The difficulty increased rather than faded. I answered a follow-up questionnaire at the breast surgeon’s office, with a simple remark “I am sad without breasts.” It triggered a call from the Social Worker - newly added to the Breast Health team - and when I met with her I burst into tears. Something powerful and profound about femininity and my identity with my own self was in turmoil. I started to research reconstruction options. What had been unthinkable two years earlier, the DIEP flap procedure suddenly looked obviously smart. My own tissue moved from belly to breast, help with my body, nothing artificial. I called seven different plastic surgery practices before I found Dr. Jonathan Bank and Dr. Peter Korn. Mollie Sugarman, the Clinical Director of their Patient Empowerment Program, helped me talk it through.

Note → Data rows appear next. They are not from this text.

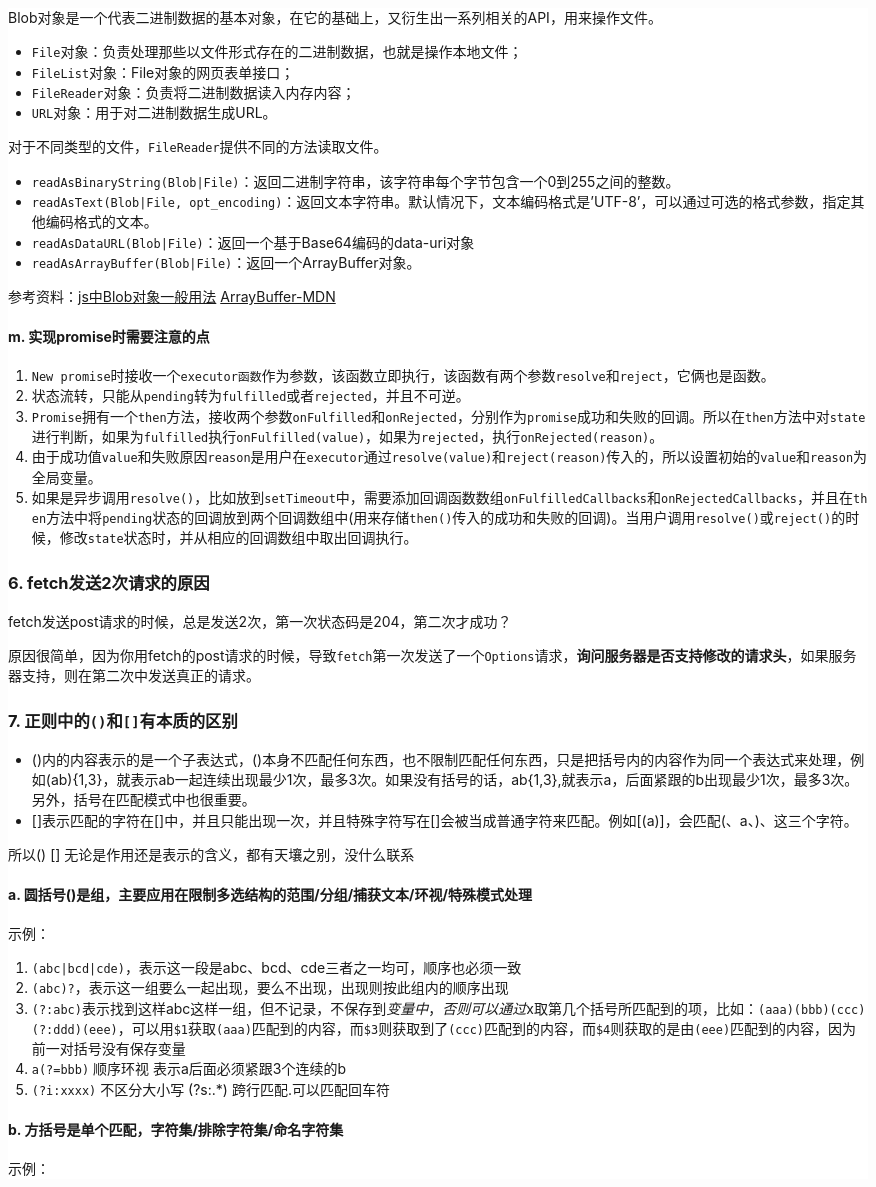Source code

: Blob对象是一个代表二进制数据的基本对象，在它的基础上，又衍生出一系列相关的API，用来操作文件。
- `File`对象：负责处理那些以文件形式存在的二进制数据，也就是操作本地文件；
- `FileList`对象：File对象的网页表单接口；
- `FileReader`对象：负责将二进制数据读入内存内容；
- `URL`对象：用于对二进制数据生成URL。


对于不同类型的文件，`FileReader`提供不同的方法读取文件。
- `readAsBinaryString(Blob|File)`：返回二进制字符串，该字符串每个字节包含一个0到255之间的整数。
- `readAsText(Blob|File, opt_encoding)`：返回文本字符串。默认情况下，文本编码格式是’UTF-8’，可以通过可选的格式参数，指定其他编码格式的文本。
- `readAsDataURL(Blob|File)`：返回一个基于Base64编码的data-uri对象
- `readAsArrayBuffer(Blob|File)`：返回一个ArrayBuffer对象。



参考资料：[js中Blob对象一般用法](https://www.cnblogs.com/cheng825/p/11694348.html) [ArrayBuffer-MDN](https://developer.mozilla.org/zh-CN/docs/Web/JavaScript/Reference/Global_Objects/ArrayBuffer)

#### m. 实现promise时需要注意的点

1. `New promise`时接收一个`executor函数`作为参数，该函数立即执行，该函数有两个参数`resolve`和`reject`，它俩也是函数。
2. 状态流转，只能从`pending`转为`fulfilled`或者`rejected`，并且不可逆。
3. `Promise`拥有一个`then`方法，接收两个参数`onFulfilled`和`onRejected`，分别作为`promise`成功和失败的回调。所以在`then`方法中对`state`进行判断，如果为`fulfilled`执行`onFulfilled(value)`，如果为`rejected`，执行`onRejected(reason)`。
4. 由于成功值`value`和失败原因`reason`是用户在`executor`通过`resolve(value)`和`reject(reason)`传入的，所以设置初始的`value`和`reason`为全局变量。
5. 如果是异步调用`resolve()`，比如放到`setTimeout`中，需要添加回调函数数组`onFulfilledCallbacks`和`onRejectedCallbacks`，并且在`then`方法中将`pending`状态的回调放到两个回调数组中(用来存储`then()`传入的成功和失败的回调)。当用户调用`resolve()`或`reject()`的时候，修改`state`状态时，并从相应的回调数组中取出回调执行。

### 6. fetch发送2次请求的原因

fetch发送post请求的时候，总是发送2次，第一次状态码是204，第二次才成功？

原因很简单，因为你用fetch的post请求的时候，导致`fetch`第一次发送了一个`Options`请求，**询问服务器是否支持修改的请求头**，如果服务器支持，则在第二次中发送真正的请求。



### 7. 正则中的`()`和`[]`有本质的区别
- ()内的内容表示的是一个子表达式，()本身不匹配任何东西，也不限制匹配任何东西，只是把括号内的内容作为同一个表达式来处理，例如(ab){1,3}，就表示ab一起连续出现最少1次，最多3次。如果没有括号的话，ab{1,3},就表示a，后面紧跟的b出现最少1次，最多3次。另外，括号在匹配模式中也很重要。
- []表示匹配的字符在[]中，并且只能出现一次，并且特殊字符写在[]会被当成普通字符来匹配。例如[(a)]，会匹配(、a、)、这三个字符。

所以() [] 无论是作用还是表示的含义，都有天壤之别，没什么联系

#### a. 圆括号()是组，主要应用在限制多选结构的范围/分组/捕获文本/环视/特殊模式处理
示例：

1. `(abc|bcd|cde)`，表示这一段是abc、bcd、cde三者之一均可，顺序也必须一致
2. `(abc)?`，表示这一组要么一起出现，要么不出现，出现则按此组内的顺序出现
3. `(?:abc)`表示找到这样abc这样一组，但不记录，不保存到$变量中，否则可以通过$x取第几个括号所匹配到的项，比如：`(aaa)(bbb)(ccc)(?:ddd)(eee)`，可以用`$1`获取`(aaa)`匹配到的内容，而`$3`则获取到了`(ccc)`匹配到的内容，而`$4`则获取的是由`(eee)`匹配到的内容，因为前一对括号没有保存变量
4. `a(?=bbb)` 顺序环视 表示a后面必须紧跟3个连续的b
5. `(?i:xxxx)` 不区分大小写 (?s:.*) 跨行匹配.可以匹配回车符

#### b. 方括号是单个匹配，字符集/排除字符集/命名字符集
示例：
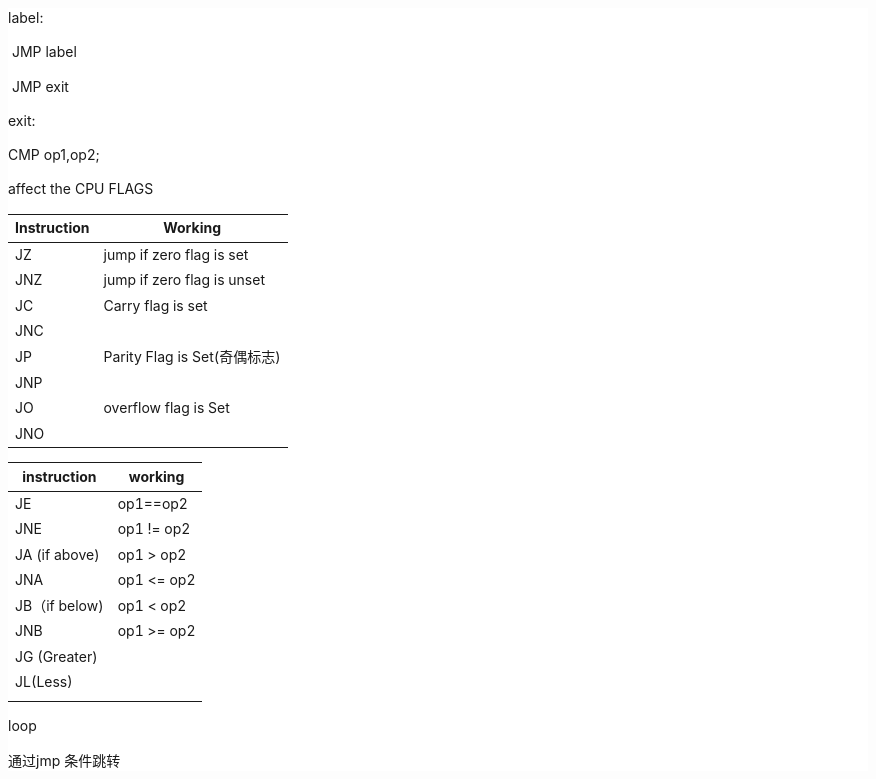 label: 

​	JMP label



​	JMP exit



exit:





CMP op1,op2;

affect the CPU FLAGS

| Instruction | Working                      |
| ----------- | ---------------------------- |
| JZ          | jump if zero flag is set     |
| JNZ         | jump if zero flag is unset   |
| JC          | Carry flag is set            |
| JNC         |                              |
| JP          | Parity Flag is Set(奇偶标志) |
| JNP         |                              |
| JO          | overflow flag is Set         |
| JNO         |                              |

| instruction   | working    |
| ------------- | ---------- |
| JE            | op1==op2   |
| JNE           | op1 != op2 |
| JA (if above) | op1 > op2  |
| JNA           | op1 <= op2 |
| JB（if below) | op1 < op2  |
| JNB           | op1 >= op2 |
| JG (Greater)  |            |
| JL(Less)      |            |
|               |            |

loop

通过jmp 条件跳转
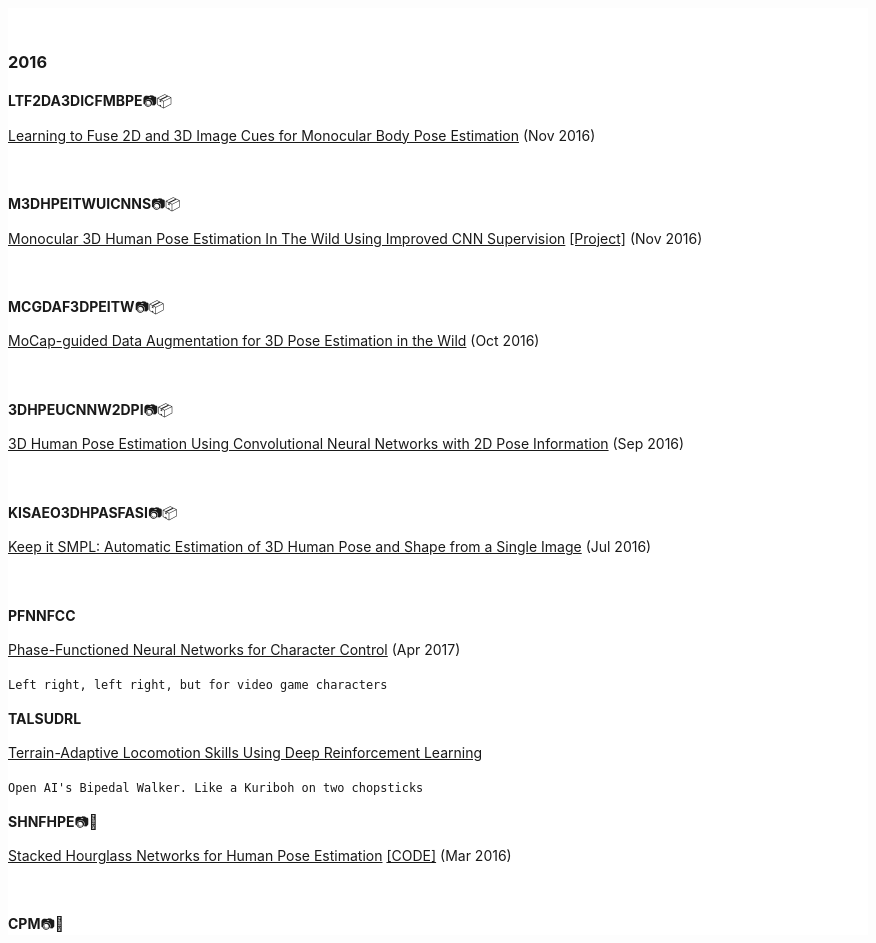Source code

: ` `

<a name="y2016"></a>
### 2016

**LTF2DA3DICFMBPE**📷📦

[Learning to Fuse 2D and 3D Image Cues for Monocular Body Pose Estimation](https://arxiv.org/pdf/1611.05708.pdf) (Nov 2016)

` `

**M3DHPEITWUICNNS**📷📦

[Monocular 3D Human Pose Estimation In The Wild Using Improved CNN Supervision](https://arxiv.org/pdf/1611.09813.pdf) [[Project]](http://gvv.mpi-inf.mpg.de/3dhp-dataset/) (Nov 2016)

` `

**MCGDAF3DPEITW**📷📦

[MoCap-guided Data Augmentation for 3D Pose Estimation in the Wild](https://arxiv.org/pdf/1607.02046.pdf) (Oct 2016)

` `

**3DHPEUCNNW2DPI**📷📦

[3D Human Pose Estimation Using Convolutional Neural Networks with 2D Pose Information](https://arxiv.org/pdf/1608.03075.pdf) (Sep 2016)

` `

**KISAEO3DHPASFASI**📷📦

[Keep it SMPL: Automatic Estimation of 3D Human Pose and Shape from a Single Image](https://arxiv.org/pdf/1607.08128.pdf) (Jul 2016)

` `

**PFNNFCC**

[Phase-Functioned Neural Networks for Character Control](http://theorangeduck.com/page/phase-functioned-neural-networks-character-control) (Apr 2017)

`Left right, left right, but for video game characters`

**TALSUDRL**

[Terrain-Adaptive Locomotion Skills Using Deep Reinforcement Learning](https://www.cs.ubc.ca/~van/papers/2016-TOG-deepRL/2016-TOG-deepRL.pdf)

`Open AI's Bipedal Walker. Like a Kuriboh on two chopsticks`

**SHNFHPE**📷🚪

[Stacked Hourglass Networks for Human Pose Estimation](https://arxiv.org/pdf/1603.06937.pdf) [[CODE]](https://github.com/umich-vl/pose-hg-demo) (Mar 2016)

` `

**CPM**📷🚪
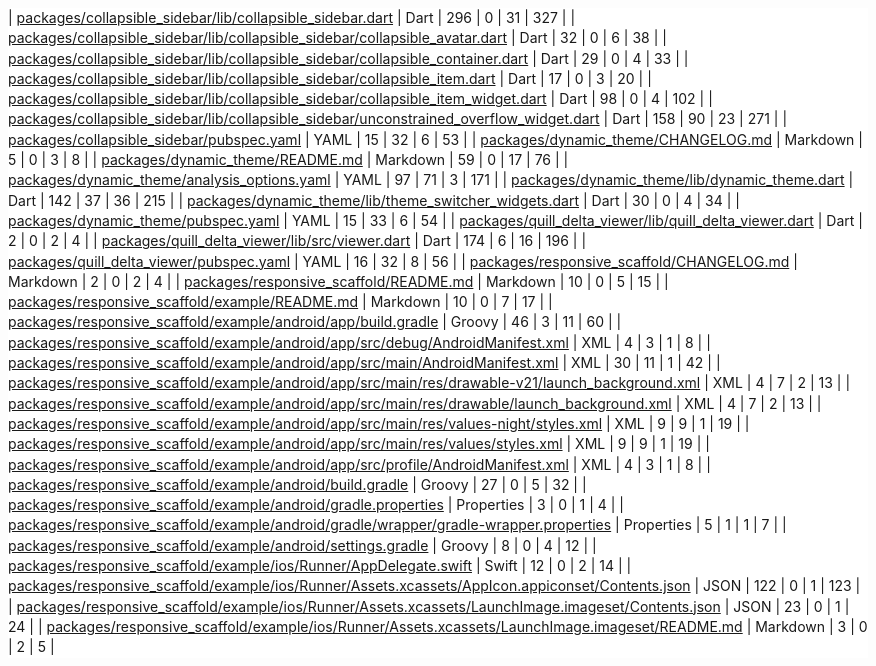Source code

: | [packages/collapsible_sidebar/lib/collapsible_sidebar.dart](/packages/collapsible_sidebar/lib/collapsible_sidebar.dart) | Dart | 296 | 0 | 31 | 327 |
| [packages/collapsible_sidebar/lib/collapsible_sidebar/collapsible_avatar.dart](/packages/collapsible_sidebar/lib/collapsible_sidebar/collapsible_avatar.dart) | Dart | 32 | 0 | 6 | 38 |
| [packages/collapsible_sidebar/lib/collapsible_sidebar/collapsible_container.dart](/packages/collapsible_sidebar/lib/collapsible_sidebar/collapsible_container.dart) | Dart | 29 | 0 | 4 | 33 |
| [packages/collapsible_sidebar/lib/collapsible_sidebar/collapsible_item.dart](/packages/collapsible_sidebar/lib/collapsible_sidebar/collapsible_item.dart) | Dart | 17 | 0 | 3 | 20 |
| [packages/collapsible_sidebar/lib/collapsible_sidebar/collapsible_item_widget.dart](/packages/collapsible_sidebar/lib/collapsible_sidebar/collapsible_item_widget.dart) | Dart | 98 | 0 | 4 | 102 |
| [packages/collapsible_sidebar/lib/collapsible_sidebar/unconstrained_overflow_widget.dart](/packages/collapsible_sidebar/lib/collapsible_sidebar/unconstrained_overflow_widget.dart) | Dart | 158 | 90 | 23 | 271 |
| [packages/collapsible_sidebar/pubspec.yaml](/packages/collapsible_sidebar/pubspec.yaml) | YAML | 15 | 32 | 6 | 53 |
| [packages/dynamic_theme/CHANGELOG.md](/packages/dynamic_theme/CHANGELOG.md) | Markdown | 5 | 0 | 3 | 8 |
| [packages/dynamic_theme/README.md](/packages/dynamic_theme/README.md) | Markdown | 59 | 0 | 17 | 76 |
| [packages/dynamic_theme/analysis_options.yaml](/packages/dynamic_theme/analysis_options.yaml) | YAML | 97 | 71 | 3 | 171 |
| [packages/dynamic_theme/lib/dynamic_theme.dart](/packages/dynamic_theme/lib/dynamic_theme.dart) | Dart | 142 | 37 | 36 | 215 |
| [packages/dynamic_theme/lib/theme_switcher_widgets.dart](/packages/dynamic_theme/lib/theme_switcher_widgets.dart) | Dart | 30 | 0 | 4 | 34 |
| [packages/dynamic_theme/pubspec.yaml](/packages/dynamic_theme/pubspec.yaml) | YAML | 15 | 33 | 6 | 54 |
| [packages/quill_delta_viewer/lib/quill_delta_viewer.dart](/packages/quill_delta_viewer/lib/quill_delta_viewer.dart) | Dart | 2 | 0 | 2 | 4 |
| [packages/quill_delta_viewer/lib/src/viewer.dart](/packages/quill_delta_viewer/lib/src/viewer.dart) | Dart | 174 | 6 | 16 | 196 |
| [packages/quill_delta_viewer/pubspec.yaml](/packages/quill_delta_viewer/pubspec.yaml) | YAML | 16 | 32 | 8 | 56 |
| [packages/responsive_scaffold/CHANGELOG.md](/packages/responsive_scaffold/CHANGELOG.md) | Markdown | 2 | 0 | 2 | 4 |
| [packages/responsive_scaffold/README.md](/packages/responsive_scaffold/README.md) | Markdown | 10 | 0 | 5 | 15 |
| [packages/responsive_scaffold/example/README.md](/packages/responsive_scaffold/example/README.md) | Markdown | 10 | 0 | 7 | 17 |
| [packages/responsive_scaffold/example/android/app/build.gradle](/packages/responsive_scaffold/example/android/app/build.gradle) | Groovy | 46 | 3 | 11 | 60 |
| [packages/responsive_scaffold/example/android/app/src/debug/AndroidManifest.xml](/packages/responsive_scaffold/example/android/app/src/debug/AndroidManifest.xml) | XML | 4 | 3 | 1 | 8 |
| [packages/responsive_scaffold/example/android/app/src/main/AndroidManifest.xml](/packages/responsive_scaffold/example/android/app/src/main/AndroidManifest.xml) | XML | 30 | 11 | 1 | 42 |
| [packages/responsive_scaffold/example/android/app/src/main/res/drawable-v21/launch_background.xml](/packages/responsive_scaffold/example/android/app/src/main/res/drawable-v21/launch_background.xml) | XML | 4 | 7 | 2 | 13 |
| [packages/responsive_scaffold/example/android/app/src/main/res/drawable/launch_background.xml](/packages/responsive_scaffold/example/android/app/src/main/res/drawable/launch_background.xml) | XML | 4 | 7 | 2 | 13 |
| [packages/responsive_scaffold/example/android/app/src/main/res/values-night/styles.xml](/packages/responsive_scaffold/example/android/app/src/main/res/values-night/styles.xml) | XML | 9 | 9 | 1 | 19 |
| [packages/responsive_scaffold/example/android/app/src/main/res/values/styles.xml](/packages/responsive_scaffold/example/android/app/src/main/res/values/styles.xml) | XML | 9 | 9 | 1 | 19 |
| [packages/responsive_scaffold/example/android/app/src/profile/AndroidManifest.xml](/packages/responsive_scaffold/example/android/app/src/profile/AndroidManifest.xml) | XML | 4 | 3 | 1 | 8 |
| [packages/responsive_scaffold/example/android/build.gradle](/packages/responsive_scaffold/example/android/build.gradle) | Groovy | 27 | 0 | 5 | 32 |
| [packages/responsive_scaffold/example/android/gradle.properties](/packages/responsive_scaffold/example/android/gradle.properties) | Properties | 3 | 0 | 1 | 4 |
| [packages/responsive_scaffold/example/android/gradle/wrapper/gradle-wrapper.properties](/packages/responsive_scaffold/example/android/gradle/wrapper/gradle-wrapper.properties) | Properties | 5 | 1 | 1 | 7 |
| [packages/responsive_scaffold/example/android/settings.gradle](/packages/responsive_scaffold/example/android/settings.gradle) | Groovy | 8 | 0 | 4 | 12 |
| [packages/responsive_scaffold/example/ios/Runner/AppDelegate.swift](/packages/responsive_scaffold/example/ios/Runner/AppDelegate.swift) | Swift | 12 | 0 | 2 | 14 |
| [packages/responsive_scaffold/example/ios/Runner/Assets.xcassets/AppIcon.appiconset/Contents.json](/packages/responsive_scaffold/example/ios/Runner/Assets.xcassets/AppIcon.appiconset/Contents.json) | JSON | 122 | 0 | 1 | 123 |
| [packages/responsive_scaffold/example/ios/Runner/Assets.xcassets/LaunchImage.imageset/Contents.json](/packages/responsive_scaffold/example/ios/Runner/Assets.xcassets/LaunchImage.imageset/Contents.json) | JSON | 23 | 0 | 1 | 24 |
| [packages/responsive_scaffold/example/ios/Runner/Assets.xcassets/LaunchImage.imageset/README.md](/packages/responsive_scaffold/example/ios/Runner/Assets.xcassets/LaunchImage.imageset/README.md) | Markdown | 3 | 0 | 2 | 5 |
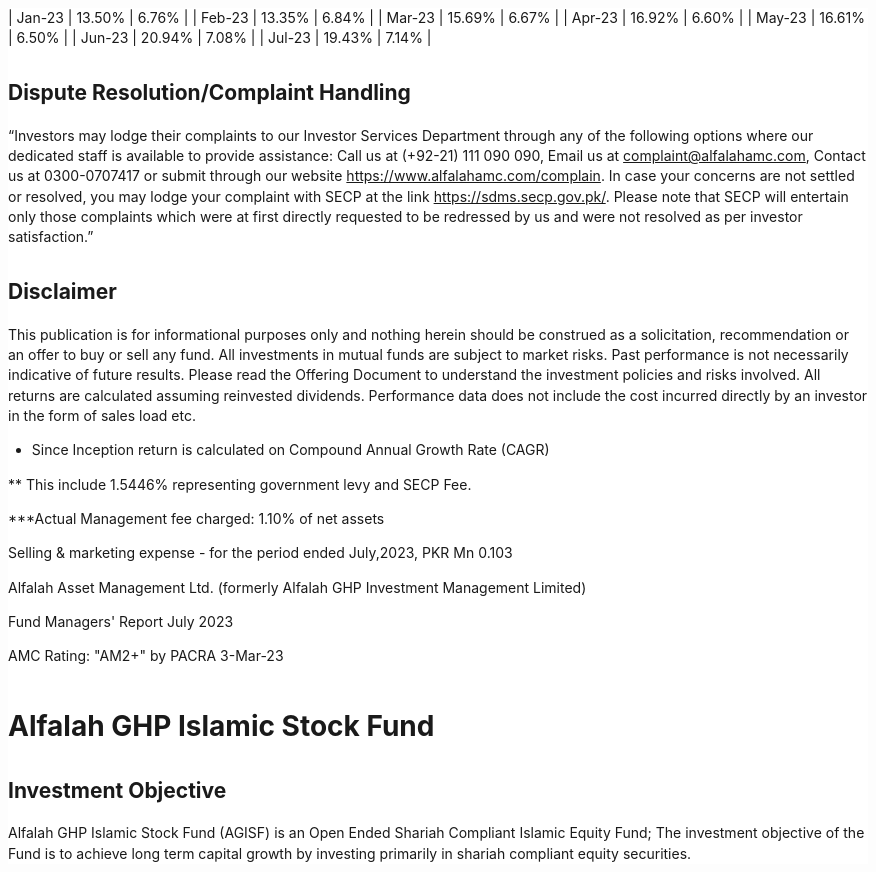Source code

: | Jan-23 | 13.50% | 6.76% |
| Feb-23 | 13.35% | 6.84% |
| Mar-23 | 15.69% | 6.67% |
| Apr-23 | 16.92% | 6.60% |
| May-23 | 16.61% | 6.50% |
| Jun-23 | 20.94% | 7.08% |
| Jul-23 | 19.43% | 7.14% |

## Dispute Resolution/Complaint Handling

“Investors may lodge their complaints to our Investor Services Department through any of the following options where our dedicated staff is available to provide assistance: Call us at (+92-21) 111 090 090, Email us at complaint@alfalahamc.com, Contact us at 0300-0707417 or submit through our website https://www.alfalahamc.com/complain. In case your concerns are not settled or resolved, you may lodge your complaint with SECP at the link https://sdms.secp.gov.pk/. Please note that SECP will entertain only those complaints which were at first directly requested to be redressed by us and were not resolved as per investor satisfaction.”

## Disclaimer

This publication is for informational purposes only and nothing herein should be construed as a solicitation, recommendation or an offer to buy or sell any fund. All investments in mutual funds are subject to market risks. Past performance is not necessarily indicative of future results. Please read the Offering Document to understand the investment policies and risks involved. All returns are calculated assuming reinvested dividends. Performance data does not include the cost incurred directly by an investor in the form of sales load etc.

- Since Inception return is calculated on Compound Annual Growth Rate (CAGR)

\*\* This include 1.5446% representing government levy and SECP Fee.

\*\*\*Actual Management fee charged: 1.10% of net assets

Selling & marketing expense - for the period ended July,2023, PKR Mn 0.103

Alfalah Asset Management Ltd. (formerly Alfalah GHP Investment Management Limited)

Fund Managers' Report July 2023

AMC Rating: "AM2+" by PACRA 3-Mar-23

# Alfalah GHP Islamic Stock Fund

## Investment Objective

Alfalah GHP Islamic Stock Fund (AGISF) is an Open Ended Shariah Compliant Islamic Equity Fund; The investment objective of the Fund is to achieve long term capital growth by investing primarily in shariah compliant equity securities.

I scheduled the procedure on the same day I interviewed them.
The reconstruction surgery is now six months in my rear-view mirror. The deep psychological relief and satisfaction I feel is worth every ounce trepidation, pain and exertion of recovery I experienced. Feminism, Buddhism, and rebellion intact, I now also have beautifully conforming and lovely breasts, and a surprisingly flat stomach. I hear myself saying, this is me, healed.